Clustering, in the context of databases, refers to the ability of several servers or instances to connect to a single database. An instance is the collection of memory and processes that interacts with a database, which is the set of physical files that actually store data.
Clustering offers two major advantages, especially in high-volume database environments:
- Fault tolerance: Because there is more than one server or instance for users to connect to, clustering offers an alternative, in the event of individual server failure.
- Load balancing: The clustering feature is usually set up to allow users to be automatically allocated to the server with the least load.

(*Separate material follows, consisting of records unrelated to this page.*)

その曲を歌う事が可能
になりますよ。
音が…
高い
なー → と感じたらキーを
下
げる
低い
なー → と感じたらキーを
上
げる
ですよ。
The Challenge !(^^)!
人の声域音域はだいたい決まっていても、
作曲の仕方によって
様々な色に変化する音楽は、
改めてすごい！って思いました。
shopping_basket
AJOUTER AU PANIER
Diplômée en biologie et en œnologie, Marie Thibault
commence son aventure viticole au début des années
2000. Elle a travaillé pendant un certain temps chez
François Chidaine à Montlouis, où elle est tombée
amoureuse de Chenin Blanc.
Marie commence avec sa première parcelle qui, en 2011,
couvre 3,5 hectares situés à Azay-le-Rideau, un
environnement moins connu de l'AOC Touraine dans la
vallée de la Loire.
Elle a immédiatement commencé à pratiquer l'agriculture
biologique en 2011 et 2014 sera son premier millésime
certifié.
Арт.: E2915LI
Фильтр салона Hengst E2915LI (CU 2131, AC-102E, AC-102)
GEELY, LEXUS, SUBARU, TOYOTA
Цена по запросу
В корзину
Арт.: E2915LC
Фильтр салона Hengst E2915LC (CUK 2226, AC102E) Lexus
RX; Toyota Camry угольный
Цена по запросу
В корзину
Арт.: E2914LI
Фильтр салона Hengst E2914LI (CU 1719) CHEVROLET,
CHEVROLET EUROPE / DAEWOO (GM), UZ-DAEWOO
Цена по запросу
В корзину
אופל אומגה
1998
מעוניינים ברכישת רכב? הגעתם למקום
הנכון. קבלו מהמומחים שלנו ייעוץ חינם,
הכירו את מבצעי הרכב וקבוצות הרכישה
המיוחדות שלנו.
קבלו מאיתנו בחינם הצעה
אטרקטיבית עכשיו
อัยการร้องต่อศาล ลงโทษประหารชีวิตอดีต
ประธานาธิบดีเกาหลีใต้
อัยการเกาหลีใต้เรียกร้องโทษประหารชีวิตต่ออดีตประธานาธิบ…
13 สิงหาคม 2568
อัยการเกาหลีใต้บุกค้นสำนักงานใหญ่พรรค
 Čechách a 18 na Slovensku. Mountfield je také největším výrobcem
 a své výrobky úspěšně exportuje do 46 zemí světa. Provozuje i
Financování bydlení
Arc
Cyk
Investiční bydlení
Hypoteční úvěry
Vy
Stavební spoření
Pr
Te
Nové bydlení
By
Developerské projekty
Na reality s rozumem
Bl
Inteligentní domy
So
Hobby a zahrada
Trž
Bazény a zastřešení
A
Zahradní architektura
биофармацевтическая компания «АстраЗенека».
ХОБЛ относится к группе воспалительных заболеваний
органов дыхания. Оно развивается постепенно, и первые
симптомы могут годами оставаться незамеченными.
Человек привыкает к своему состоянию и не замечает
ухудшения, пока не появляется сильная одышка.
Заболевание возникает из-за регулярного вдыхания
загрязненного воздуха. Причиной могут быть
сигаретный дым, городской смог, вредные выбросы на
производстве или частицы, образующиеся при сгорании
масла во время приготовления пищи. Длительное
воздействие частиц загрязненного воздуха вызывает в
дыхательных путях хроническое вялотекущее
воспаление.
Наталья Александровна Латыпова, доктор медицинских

Partitioning is the database process where very large tables are divided into multiple smaller parts. By splitting a large table into smaller, individual tables, queries that access only a fraction of the data can run faster because there is less data to scan.
Partitioning Methods:
- Range Partitioning: Range partitioning maps data to partitions based on ranges of partition key values that establish for each partition. It is the most common type of partitioning and is often used with dates
- Hash Partitioning: Hash partitioning maps data to partitions based on a hashing algorithm that DBMS applies to a partitioning key that identify. The hashing algorithm evenly distributes rows among partitions, giving partitions approximately the same size. Hash partitioning is the ideal method for distributing data evenly across devices. Hash partitioning is also an easy-to-use alternative to range partitioning, especially when the data to be partitioned is not historical.
- List Partitioning: List partitioning enables dbms to explicitly control how rows map to partitions. Can do this by specifying a list of discrete values for the partitioning column in the description for each partition. This is different from range partitioning, where a range of values is associated with a partition and with hash partitioning, where query have no control of the row-to-partition mapping. The advantage of list partitioning is that one can group and organize unordered and unrelated sets of data in a natural way. The following example creates a list partitioned table grouping states according to their sales regions
- Composite Partitioning: Composite partitioning combines range and hash or list partitioning. DBMS first distributes data into partitions according to boundaries established by the partition ranges. Then, for range-hash partitioning, DBMS uses a hashing algorithm to further divide the data into sub partitions within each range partition. For range-list partitioning, DBMS divides the data into sub partitions within each range partition based on the explicit list to chose
- Index Partitioning: Can choose whether or not to inherit the partitioning strategy of the underlying tables and can create both local and global indexes on a table partitioned by range, hash, or composite methods. Local indexes inherit the partitioning attributes of their related tables.